Let's see how the model works on an example from our dataset

In [71]:
doc = ner(tweets['full_text'][5])
displacy.render(doc, style="ent")

Unfortunately, the entity orgName is very generic and falls into it both media and various other organizations such as UE or NATO, for example, so you can consider the use of NER algorithms as a starting step for further ideas, having enough data you could try a fine-tune model with a narrowed entity, or combine the use of NER with the dictionary method and an expanded list of media, not only Polish.

## 4. How can we identify inauthentic accounts which could possibly be bots or trolls?

Developing even a simple algorithm to catch bots or fake Twitter accounts is a very labor-intensive task, so rather than undertake it, I considered how I would approach the topic with more time and resources.

Let's start with the fact that an Internet troll is a real person (an annoying and often unpleasant person, but a person nonetheless), and as long as that person does not violate the rules of a given site there is little we can do about him other than ignore him.

Bots, on the other hand, are artificial creations programmed for a specific purpose, which may be to boost posts by specific people or with a specific undertone, such as political, bots can be used to intrusively advertise products, but also to spread fake news or propaganda on a given topic, which is particularly dangerous.

So how do you recognize a bot? It is quite complicated, while it is possible to distinguish several features that, taken together, make a given user suspicious and can be considered a fake account and, for example, blocked.

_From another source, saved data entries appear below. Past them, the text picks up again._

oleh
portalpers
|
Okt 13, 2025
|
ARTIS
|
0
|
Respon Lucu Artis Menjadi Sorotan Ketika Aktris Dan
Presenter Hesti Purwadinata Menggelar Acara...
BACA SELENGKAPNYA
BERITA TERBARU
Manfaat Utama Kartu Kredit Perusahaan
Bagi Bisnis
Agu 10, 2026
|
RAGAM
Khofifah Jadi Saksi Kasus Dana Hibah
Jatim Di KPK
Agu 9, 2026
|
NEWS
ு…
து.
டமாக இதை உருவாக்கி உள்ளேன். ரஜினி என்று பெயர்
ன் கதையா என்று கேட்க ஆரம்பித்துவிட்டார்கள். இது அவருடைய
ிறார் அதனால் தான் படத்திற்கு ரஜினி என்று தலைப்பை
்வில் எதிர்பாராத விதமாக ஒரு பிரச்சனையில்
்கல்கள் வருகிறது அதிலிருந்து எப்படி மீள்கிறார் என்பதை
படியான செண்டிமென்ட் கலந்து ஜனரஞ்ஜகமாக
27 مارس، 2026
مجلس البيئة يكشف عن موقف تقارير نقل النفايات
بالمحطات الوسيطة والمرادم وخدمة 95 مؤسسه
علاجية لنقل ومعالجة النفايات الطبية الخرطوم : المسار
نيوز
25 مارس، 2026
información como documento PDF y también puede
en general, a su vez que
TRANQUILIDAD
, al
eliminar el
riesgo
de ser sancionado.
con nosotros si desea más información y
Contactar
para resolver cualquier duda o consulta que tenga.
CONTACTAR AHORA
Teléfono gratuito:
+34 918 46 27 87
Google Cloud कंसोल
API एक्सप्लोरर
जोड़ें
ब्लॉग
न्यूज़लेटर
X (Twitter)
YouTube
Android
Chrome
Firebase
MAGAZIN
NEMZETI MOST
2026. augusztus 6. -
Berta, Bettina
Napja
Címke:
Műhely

First, anonymity, combined with a simultaneous attempt to be as "human" as possible, bot accounts will therefore often have photos stolen from other users or bought from stock, so we may see multiple accounts with the same photo. On the other hand, bots often have no photo at all, which, however, is not enough of a clue - after all, many of us also prefer not to show our photos on the Internet, where nothing is lost and our photos become the property of Facebook, for example.

The need for anonymity also often results from strange names of fake accounts, containing incomprehensible strings of characters or digits, but again this is not a clear indicator to remove such a delinquent from the portal, because, for example, on Twitter some users do not change the data given to them when creating an account. 

Another key factor that should be analyzed is the activity of our suspicious account. How many posts per day does it generate? How long has the account been in existence and what is its average activity? If an account has existed since yesterday and has already managed to respond to thousands of tweets, this is quite suspicious. Similarly, there are interspersed periods of silence and tremendous activity; someone who has not written a single tweet for months is unlikely to suddenly decide to write thousands of them, not to mention accounts that generate posts every second - this is impressive, but is it really that "human"?

Yet another key indicator is amplification. One of the main roles of bots is to amplify the signal from other users by retweeting, liking or quoting them. So, if our user is constantly retweeting specific posts without a word of comment, or what's more, there is an organized group of such bots to spread specific information, we can suspect that these are fake accounts.

In conclusion, in order to start working on a system to capture fake accounts and various bots, it is necessary to think about their characteristics. This is a very complex and wide-ranging topic, but it is certainly possible to be developed by the relevant specialists.